HEAT-TRANSFER ENHANCEMENT AND DRAG BY LONGITUDINAL VORTEX GENERATORS IN CHANNEL FLOW

Triangular and rectangular longitudinal vortex generators were formed by punching small pieces out of flat plate fins so that they stuck out of the plates and formed an angle (angle of attack) with the main flow direction. The fins were mounted on to of each other to form channels, each representing an idealization of a gas-side element of a compact heat exchanger. The effects of single-vortex generators on flow structure, flow losses, and heat transfer were investigated. The vortex structure was observed, the drag-a measure of flow losses-was measured by a balance, and the local heat transfer coefficient was obtained from unsteady liquid crystal thermography.

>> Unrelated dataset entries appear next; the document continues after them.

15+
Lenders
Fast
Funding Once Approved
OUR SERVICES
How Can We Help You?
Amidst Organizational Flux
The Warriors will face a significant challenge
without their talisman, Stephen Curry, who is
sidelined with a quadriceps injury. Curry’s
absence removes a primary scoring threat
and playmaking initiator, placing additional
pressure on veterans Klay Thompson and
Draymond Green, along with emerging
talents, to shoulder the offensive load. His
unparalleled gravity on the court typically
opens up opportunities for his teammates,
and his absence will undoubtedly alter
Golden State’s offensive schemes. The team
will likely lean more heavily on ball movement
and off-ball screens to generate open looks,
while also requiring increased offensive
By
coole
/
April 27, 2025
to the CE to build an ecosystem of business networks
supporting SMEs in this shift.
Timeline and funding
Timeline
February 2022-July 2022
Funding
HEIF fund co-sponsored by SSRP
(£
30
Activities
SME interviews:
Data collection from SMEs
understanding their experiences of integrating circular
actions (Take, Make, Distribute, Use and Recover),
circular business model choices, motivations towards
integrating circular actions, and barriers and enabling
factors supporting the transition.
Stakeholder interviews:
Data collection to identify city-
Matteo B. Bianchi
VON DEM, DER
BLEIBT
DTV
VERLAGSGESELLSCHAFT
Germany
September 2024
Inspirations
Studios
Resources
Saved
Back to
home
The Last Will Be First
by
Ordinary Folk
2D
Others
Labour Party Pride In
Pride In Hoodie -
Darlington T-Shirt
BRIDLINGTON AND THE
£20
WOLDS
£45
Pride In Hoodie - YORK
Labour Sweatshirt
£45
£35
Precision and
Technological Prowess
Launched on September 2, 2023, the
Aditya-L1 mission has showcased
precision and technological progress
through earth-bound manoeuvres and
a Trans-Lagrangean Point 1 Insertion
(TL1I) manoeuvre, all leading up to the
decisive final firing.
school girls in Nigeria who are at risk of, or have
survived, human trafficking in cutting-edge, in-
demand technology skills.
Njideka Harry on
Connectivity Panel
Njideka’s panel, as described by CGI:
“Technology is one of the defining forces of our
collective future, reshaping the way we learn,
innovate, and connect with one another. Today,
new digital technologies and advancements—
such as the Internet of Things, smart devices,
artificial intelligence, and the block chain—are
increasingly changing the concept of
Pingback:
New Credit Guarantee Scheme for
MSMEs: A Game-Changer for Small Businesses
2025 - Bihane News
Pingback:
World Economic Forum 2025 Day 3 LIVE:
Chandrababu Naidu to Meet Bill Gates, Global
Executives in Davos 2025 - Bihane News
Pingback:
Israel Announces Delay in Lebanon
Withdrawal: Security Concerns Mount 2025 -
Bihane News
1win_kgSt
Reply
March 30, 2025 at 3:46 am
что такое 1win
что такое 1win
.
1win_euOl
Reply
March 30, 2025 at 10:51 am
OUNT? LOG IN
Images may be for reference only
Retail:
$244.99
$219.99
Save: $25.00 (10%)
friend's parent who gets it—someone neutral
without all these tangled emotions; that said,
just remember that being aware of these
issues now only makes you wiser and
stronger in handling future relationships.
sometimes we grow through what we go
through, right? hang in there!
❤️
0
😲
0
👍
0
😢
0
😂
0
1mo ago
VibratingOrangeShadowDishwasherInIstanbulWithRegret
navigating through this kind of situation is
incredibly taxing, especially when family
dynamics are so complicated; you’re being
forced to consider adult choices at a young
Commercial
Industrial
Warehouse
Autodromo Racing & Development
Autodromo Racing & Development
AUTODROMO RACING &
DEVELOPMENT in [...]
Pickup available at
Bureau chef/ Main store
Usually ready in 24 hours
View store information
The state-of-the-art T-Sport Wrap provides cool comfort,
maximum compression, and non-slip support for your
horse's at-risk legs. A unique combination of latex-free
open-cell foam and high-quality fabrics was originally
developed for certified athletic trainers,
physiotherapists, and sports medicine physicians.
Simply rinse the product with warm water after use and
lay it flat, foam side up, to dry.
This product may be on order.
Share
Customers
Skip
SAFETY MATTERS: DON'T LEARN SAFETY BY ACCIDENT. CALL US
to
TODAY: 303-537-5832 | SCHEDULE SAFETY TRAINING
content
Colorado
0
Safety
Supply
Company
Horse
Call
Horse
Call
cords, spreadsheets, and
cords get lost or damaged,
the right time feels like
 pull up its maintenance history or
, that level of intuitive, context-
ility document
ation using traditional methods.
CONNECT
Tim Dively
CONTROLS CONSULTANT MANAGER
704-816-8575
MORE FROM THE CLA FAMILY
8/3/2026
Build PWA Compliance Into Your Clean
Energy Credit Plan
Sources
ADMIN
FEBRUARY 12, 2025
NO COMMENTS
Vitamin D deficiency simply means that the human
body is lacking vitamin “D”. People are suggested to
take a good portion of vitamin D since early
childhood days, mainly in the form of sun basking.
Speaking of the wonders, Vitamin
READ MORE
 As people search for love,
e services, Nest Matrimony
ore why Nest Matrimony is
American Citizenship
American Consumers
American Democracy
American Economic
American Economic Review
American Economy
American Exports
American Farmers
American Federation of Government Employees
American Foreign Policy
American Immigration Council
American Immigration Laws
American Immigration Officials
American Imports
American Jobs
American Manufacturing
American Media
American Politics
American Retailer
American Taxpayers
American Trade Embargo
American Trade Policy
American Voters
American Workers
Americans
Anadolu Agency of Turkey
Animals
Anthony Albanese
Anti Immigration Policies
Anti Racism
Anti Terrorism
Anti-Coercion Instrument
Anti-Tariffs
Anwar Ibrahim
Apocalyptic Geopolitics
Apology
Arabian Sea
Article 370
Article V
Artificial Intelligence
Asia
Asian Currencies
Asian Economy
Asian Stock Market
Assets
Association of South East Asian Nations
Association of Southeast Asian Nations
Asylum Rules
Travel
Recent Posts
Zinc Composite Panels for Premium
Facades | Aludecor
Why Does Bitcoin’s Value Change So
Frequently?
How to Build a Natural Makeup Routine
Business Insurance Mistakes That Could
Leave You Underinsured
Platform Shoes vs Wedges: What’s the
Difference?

Vortex generator geometry, angle of attack, and Reynolds number were varied. Stable longitudinal vortices were found up to much higher angles of attack than for corresponding wings in a free stream. The drag induced by the vortex generators was found to be proportional to the projected area and independent of the shape and the Reynolds number. Local heat transfer augmentation of several hundred percent and mean heat transfer enhancement of more than 50% over an area more than 50 times the vortex generator area were achieved. The heat transfer enhancement per unit vortex generator area was highest for delta wings followed by delta winglets and rectangular winglets.